« La monnaie électronique numérique s’est révélée être le moteur de la dynamisation de l’inclusion financière au Mozambique. Dans ce contexte, le pays a désormais 100 % de sa population adulte possédant un compte de monnaie électronique, observant l’augmentation de la population adulte avec des comptes dans les Institutions de Monnaie Électronique de 28,6 % en 2015 à 109,8 % au premier trimestre de 2025 », a déclaré aujourd’hui la ministre des Finances, Carla Loveira.
La ministre a fait cette déclaration à Maputo lors du lancement de la Stratégie Nationale d’Inclusion Financière 2025-2031, où elle a salué la contribution des portefeuilles numériques à l’inclusion financière. Le Mozambique compte actuellement trois Institutions de Monnaie Électronique parmi les trois opérateurs de télécommunications mobiles, qui fournissent des services financiers par téléphone mobile, y compris les transferts d’argent entre clients ou le paiement de services.
Selon un rapport statistique de la Banque du Mozambique, le nombre de comptes bancaires dans le pays est passé de 5 687 975 à la fin 2023 à 6 221 640 en décembre de l’année dernière, mais ne suit pas l’augmentation des IME, qui a atteint 18,5 % sur la même période, pour atteindre 19 870 700, soit presque trois millions de nouveaux comptes en un an.
Aujourd’hui encore, en dressant le bilan de la Stratégie Nationale d’Inclusion Financière 2016-2022, la ministre a annoncé que pas moins de 128 districts, sur un total de 154, disposent déjà d’une agence bancaire, soit une augmentation de 68 % depuis 2015 jusqu’aux six premiers mois de cette année.

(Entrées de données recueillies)
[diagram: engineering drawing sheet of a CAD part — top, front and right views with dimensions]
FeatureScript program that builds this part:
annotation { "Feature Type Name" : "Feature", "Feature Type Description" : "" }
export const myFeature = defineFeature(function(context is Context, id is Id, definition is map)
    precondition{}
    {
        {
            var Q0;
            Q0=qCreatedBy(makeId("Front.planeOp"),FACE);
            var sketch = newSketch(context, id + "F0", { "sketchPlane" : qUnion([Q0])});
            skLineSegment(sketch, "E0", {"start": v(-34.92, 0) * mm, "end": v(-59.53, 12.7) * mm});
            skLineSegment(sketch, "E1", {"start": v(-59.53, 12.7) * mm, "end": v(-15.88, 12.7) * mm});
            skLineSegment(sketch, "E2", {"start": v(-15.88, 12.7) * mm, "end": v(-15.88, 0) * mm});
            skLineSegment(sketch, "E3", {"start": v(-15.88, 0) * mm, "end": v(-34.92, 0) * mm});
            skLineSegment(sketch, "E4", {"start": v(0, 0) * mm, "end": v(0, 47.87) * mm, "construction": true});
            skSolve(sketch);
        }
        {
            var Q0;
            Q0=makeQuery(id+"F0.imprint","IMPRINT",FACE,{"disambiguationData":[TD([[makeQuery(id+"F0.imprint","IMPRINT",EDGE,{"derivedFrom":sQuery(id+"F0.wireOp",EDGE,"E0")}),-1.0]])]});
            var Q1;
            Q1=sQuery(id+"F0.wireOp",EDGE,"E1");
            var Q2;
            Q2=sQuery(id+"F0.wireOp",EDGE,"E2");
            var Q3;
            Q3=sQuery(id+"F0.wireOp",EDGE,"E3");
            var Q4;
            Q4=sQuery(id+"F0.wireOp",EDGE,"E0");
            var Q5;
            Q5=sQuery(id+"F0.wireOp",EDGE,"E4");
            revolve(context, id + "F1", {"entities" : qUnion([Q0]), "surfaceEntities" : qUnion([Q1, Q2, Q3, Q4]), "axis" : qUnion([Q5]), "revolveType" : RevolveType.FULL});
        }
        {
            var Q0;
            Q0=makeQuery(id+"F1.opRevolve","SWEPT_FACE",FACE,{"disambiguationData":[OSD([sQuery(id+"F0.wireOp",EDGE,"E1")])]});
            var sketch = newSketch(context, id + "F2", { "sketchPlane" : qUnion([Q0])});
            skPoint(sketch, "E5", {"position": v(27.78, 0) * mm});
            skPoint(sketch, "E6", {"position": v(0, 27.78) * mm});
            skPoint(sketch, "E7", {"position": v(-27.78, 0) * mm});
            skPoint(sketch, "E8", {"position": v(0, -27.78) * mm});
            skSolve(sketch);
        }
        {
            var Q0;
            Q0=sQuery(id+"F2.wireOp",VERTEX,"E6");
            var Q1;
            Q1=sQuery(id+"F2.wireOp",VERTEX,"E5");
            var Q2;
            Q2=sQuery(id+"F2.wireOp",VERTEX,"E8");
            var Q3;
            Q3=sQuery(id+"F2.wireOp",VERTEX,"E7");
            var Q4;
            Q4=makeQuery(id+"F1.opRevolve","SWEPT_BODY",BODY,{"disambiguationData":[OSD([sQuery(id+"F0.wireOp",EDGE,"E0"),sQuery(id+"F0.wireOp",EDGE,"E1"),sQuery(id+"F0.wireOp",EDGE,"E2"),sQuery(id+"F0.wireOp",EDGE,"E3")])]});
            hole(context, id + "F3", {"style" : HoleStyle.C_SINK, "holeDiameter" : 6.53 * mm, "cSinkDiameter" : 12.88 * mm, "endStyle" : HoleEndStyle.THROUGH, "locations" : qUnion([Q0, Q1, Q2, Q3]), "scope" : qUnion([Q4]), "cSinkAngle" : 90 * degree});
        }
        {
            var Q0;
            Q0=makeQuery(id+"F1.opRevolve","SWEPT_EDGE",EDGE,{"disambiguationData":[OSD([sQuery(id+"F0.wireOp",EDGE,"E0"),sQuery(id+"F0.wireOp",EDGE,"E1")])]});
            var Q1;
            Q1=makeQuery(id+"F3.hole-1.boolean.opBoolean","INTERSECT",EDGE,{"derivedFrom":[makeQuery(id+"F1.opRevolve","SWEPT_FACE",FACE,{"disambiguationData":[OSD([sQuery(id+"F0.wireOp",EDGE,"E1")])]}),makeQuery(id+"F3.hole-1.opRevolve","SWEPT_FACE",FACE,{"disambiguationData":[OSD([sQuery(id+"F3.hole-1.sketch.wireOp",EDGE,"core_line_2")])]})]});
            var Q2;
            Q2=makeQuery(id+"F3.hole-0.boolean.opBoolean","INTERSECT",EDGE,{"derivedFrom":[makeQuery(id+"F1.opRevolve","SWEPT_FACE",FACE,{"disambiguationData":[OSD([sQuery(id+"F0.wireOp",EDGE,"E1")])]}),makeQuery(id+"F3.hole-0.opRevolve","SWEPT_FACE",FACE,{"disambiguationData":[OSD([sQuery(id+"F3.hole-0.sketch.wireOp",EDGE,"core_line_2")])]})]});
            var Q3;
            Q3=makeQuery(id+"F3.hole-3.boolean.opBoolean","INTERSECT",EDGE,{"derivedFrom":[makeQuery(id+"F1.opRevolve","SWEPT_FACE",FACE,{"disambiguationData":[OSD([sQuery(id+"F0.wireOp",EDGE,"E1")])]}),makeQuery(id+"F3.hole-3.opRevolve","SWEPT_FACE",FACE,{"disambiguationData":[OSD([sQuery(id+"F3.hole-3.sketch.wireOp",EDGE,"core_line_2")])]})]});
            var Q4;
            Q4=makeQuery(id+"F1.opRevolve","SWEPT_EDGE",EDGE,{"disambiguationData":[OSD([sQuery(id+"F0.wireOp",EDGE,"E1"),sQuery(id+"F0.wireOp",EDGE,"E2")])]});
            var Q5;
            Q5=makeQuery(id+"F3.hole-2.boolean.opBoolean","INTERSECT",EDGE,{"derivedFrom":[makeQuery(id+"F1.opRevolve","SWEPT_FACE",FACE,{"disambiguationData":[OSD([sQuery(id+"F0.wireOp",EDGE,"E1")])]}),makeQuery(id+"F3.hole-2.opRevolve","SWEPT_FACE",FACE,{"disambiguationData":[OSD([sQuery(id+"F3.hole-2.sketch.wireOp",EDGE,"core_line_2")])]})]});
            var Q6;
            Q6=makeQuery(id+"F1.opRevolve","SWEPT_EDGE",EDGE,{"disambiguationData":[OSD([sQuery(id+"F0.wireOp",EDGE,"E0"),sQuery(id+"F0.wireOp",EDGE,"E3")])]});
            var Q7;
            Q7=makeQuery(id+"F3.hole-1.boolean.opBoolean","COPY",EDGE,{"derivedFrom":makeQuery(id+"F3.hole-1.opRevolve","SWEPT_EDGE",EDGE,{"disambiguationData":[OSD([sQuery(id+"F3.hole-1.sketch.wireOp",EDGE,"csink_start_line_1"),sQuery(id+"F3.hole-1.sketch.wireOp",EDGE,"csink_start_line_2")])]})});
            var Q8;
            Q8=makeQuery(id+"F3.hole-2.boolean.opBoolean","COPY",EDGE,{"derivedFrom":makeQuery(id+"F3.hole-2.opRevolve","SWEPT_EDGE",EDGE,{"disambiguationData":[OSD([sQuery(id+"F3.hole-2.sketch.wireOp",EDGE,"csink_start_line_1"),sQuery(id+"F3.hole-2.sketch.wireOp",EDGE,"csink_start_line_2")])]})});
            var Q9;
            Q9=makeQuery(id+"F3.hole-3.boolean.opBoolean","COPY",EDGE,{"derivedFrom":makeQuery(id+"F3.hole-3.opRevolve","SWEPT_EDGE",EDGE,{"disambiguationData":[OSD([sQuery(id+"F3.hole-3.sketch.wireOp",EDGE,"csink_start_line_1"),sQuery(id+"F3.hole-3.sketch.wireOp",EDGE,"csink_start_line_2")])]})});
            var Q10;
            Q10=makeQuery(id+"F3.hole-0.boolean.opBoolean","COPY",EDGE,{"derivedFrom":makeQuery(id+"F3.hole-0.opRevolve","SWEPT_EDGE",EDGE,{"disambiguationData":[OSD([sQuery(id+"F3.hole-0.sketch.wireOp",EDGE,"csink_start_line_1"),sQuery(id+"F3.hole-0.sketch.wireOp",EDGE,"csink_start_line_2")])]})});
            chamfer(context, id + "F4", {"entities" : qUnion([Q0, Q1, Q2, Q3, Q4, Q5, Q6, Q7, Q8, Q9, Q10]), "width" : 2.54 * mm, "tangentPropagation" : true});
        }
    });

(TRAVAIL À FAIRE)
• A. Recopiez le passage du texte sur l'inclusion financière au Mozambique compris entre « Aujourd’hui encore, en » et « de cette année. », ces deux passages inclus.
• B. Résumez en deux phrases le texte sur l'inclusion financière au Mozambique.

(RÉPONSES FOURNIES)
• A.
Aujourd’hui encore, en dressant le bilan de la Stratégie Nationale d’Inclusion Financière 2016-2022, la ministre a annoncé que pas moins de 128 districts, sur un total de 154, disposent déjà d’une agence bancaire, soit une augmentation de 68 % depuis 2015 jusqu’aux six premiers mois de cette année.

• B. À Maputo, lors du lancement de la Stratégie Nationale d'Inclusion Financière 2025-2031, la ministre des Finances, Carla Loveira, a salué le rôle de la monnaie électronique et des portefeuilles numériques dans l'inclusion financière au Mozambique. Selon la Banque du Mozambique, le nombre de comptes bancaires progresse moins vite que celui des comptes des Institutions de Monnaie Électronique, et la ministre a annoncé que 128 districts sur 154 disposent déjà d'une agence bancaire.